The Urine And Blood Of A Dead Sea Turtle
On 21 August, after 109 days alone on Ascension Island, and having tasted water in days, the Dutch sailor made his first note of having drunk his own urine. We’ve never tried it ourselves of course, but judging by the discourse of Hasenboch, it’s not quite as light-hearted and joke-worthy as Bear Grylls makes it out to be – at least not when your life is on the line.

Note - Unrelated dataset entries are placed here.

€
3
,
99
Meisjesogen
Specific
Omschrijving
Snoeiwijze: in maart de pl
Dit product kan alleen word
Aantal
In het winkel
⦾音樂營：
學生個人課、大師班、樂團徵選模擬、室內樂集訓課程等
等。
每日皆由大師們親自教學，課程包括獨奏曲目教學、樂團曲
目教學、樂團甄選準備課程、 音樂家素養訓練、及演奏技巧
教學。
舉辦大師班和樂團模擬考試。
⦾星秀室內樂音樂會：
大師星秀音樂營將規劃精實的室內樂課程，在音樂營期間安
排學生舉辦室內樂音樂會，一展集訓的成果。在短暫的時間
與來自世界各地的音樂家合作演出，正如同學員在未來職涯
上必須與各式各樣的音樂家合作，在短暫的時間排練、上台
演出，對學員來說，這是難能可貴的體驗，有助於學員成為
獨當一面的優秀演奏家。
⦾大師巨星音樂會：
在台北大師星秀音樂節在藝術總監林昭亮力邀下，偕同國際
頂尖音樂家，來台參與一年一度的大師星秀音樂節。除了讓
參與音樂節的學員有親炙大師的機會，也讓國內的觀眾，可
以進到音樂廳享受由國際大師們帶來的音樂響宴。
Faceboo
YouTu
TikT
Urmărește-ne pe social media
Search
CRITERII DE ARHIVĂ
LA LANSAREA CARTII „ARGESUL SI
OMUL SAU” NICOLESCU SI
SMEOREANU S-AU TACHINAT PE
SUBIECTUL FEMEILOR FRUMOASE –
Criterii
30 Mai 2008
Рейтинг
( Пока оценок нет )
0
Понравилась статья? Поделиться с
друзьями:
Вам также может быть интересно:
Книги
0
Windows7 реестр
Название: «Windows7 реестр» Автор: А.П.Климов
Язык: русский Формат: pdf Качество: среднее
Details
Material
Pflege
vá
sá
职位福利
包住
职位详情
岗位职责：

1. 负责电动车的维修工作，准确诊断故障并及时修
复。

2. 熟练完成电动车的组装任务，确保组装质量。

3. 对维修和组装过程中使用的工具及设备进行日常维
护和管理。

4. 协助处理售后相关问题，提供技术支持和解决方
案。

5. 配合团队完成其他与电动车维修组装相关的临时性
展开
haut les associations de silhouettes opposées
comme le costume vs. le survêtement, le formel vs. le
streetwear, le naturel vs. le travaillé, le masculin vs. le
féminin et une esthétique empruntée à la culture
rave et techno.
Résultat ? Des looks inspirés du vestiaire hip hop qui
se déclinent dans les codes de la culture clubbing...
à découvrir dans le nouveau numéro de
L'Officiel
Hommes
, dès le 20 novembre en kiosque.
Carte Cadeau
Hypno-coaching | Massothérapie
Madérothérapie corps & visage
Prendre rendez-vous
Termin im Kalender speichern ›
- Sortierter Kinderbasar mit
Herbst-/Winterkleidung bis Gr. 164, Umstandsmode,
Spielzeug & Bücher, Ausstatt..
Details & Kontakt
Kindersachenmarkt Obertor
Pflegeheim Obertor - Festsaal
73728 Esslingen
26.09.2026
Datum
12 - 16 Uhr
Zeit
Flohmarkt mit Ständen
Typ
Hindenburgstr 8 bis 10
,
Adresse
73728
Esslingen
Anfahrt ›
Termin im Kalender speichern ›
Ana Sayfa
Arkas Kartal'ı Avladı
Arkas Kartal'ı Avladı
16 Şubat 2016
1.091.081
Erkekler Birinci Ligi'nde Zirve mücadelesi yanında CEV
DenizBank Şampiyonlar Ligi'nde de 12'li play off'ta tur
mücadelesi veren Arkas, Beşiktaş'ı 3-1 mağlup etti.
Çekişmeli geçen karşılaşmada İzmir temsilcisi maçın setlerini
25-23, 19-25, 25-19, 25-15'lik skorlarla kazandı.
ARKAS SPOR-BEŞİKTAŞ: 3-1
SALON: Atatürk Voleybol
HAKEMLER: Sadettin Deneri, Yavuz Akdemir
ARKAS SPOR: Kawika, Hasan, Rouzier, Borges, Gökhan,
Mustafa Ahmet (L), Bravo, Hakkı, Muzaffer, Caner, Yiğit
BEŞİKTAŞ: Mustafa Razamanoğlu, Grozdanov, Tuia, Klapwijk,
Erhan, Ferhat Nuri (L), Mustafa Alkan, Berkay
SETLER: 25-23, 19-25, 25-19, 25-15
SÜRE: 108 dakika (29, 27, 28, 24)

Just one day later, and the sailor was reduced to drinking the blood of a dead sea turtle, something which would become a regular fixture in his bid for survival, peaking in an excruciating diary entry on 28 August. Having killed and drunk the blood of a turtle, Hasenboch stoops to drinking the urine of the creature as well, writing:
“I went along the strand to look for turtles, and luckily found one, I drank the blood out of her head […] I then went to fetch another kettle full of blood, but was obliged first to take out the guts to come at the water with more ease, among the rest I took the bladder, which I cut off, thinking, that since I was obliged to drink my own urine, I might as well try to taste of turtle’s urine likewise; and to my great astonishment it proved as cool as ice. I drunk the whole bladder out with a good relish.”
The first mention of suicide can be found in the diary just two days later on 30 August. From there, the writing continues in a similar vein; living on the blood of sea turtles and sea birds, drinking his own urine and that of animals, searching, always fruitlessly, for a life line of water.
The diary becomes more sporadic through September, with fewer and shorter entries, leading up to the final entry, dated from 9 to 14 October, which states “I lived as before”, referring to the previous entry on 8 October which read simply “Drank my own urine, and eat raw flesh.” A rough end to a rough ordeal.
The Death of a Castaway
“We will never know how he died,” admits Ritsema, “because his body was never found. Perhaps he was drowned in the sea. Perhaps he died of exhaustion on a location some kilometres from his tent.”
The inevitable questions over suicide are also explored in Ritsema’s work. While the Dutchman’s body was never found, his belongings and a tent containing many of his books, including his diary, were found by the British mariners who arrived in January of 1926. The chances that he was indeed picked up by a ship and saved are less than low.
The story of Leendert Hasenboch is definitely not a myth. Most likely, the original diary is lost forever. [But] the man was genuine. He was marooned on Ascension, and he did write a diary...
His story lives on though. The gruelling tale of the sailing Dutchman who broke the law and was condemned to hell as a consequence; condemned to live on the blood of animals and the waste of both himself and whatever he could kill.
Ritsema concludes: “The story of Leendert Hasenboch is definitely not a myth. Most likely, the original diary is lost forever. [But] the man was genuine, and he really was marooned on Ascension, and he really did write a diary.”
It’s a story of another age, another world. A tale easier to imagine on the big screen or in the pages of an epic novel than in the realms of the real world. A stunning insight into the desperate life of a castaway, from a perspective unlike anything else that exists in the modern world.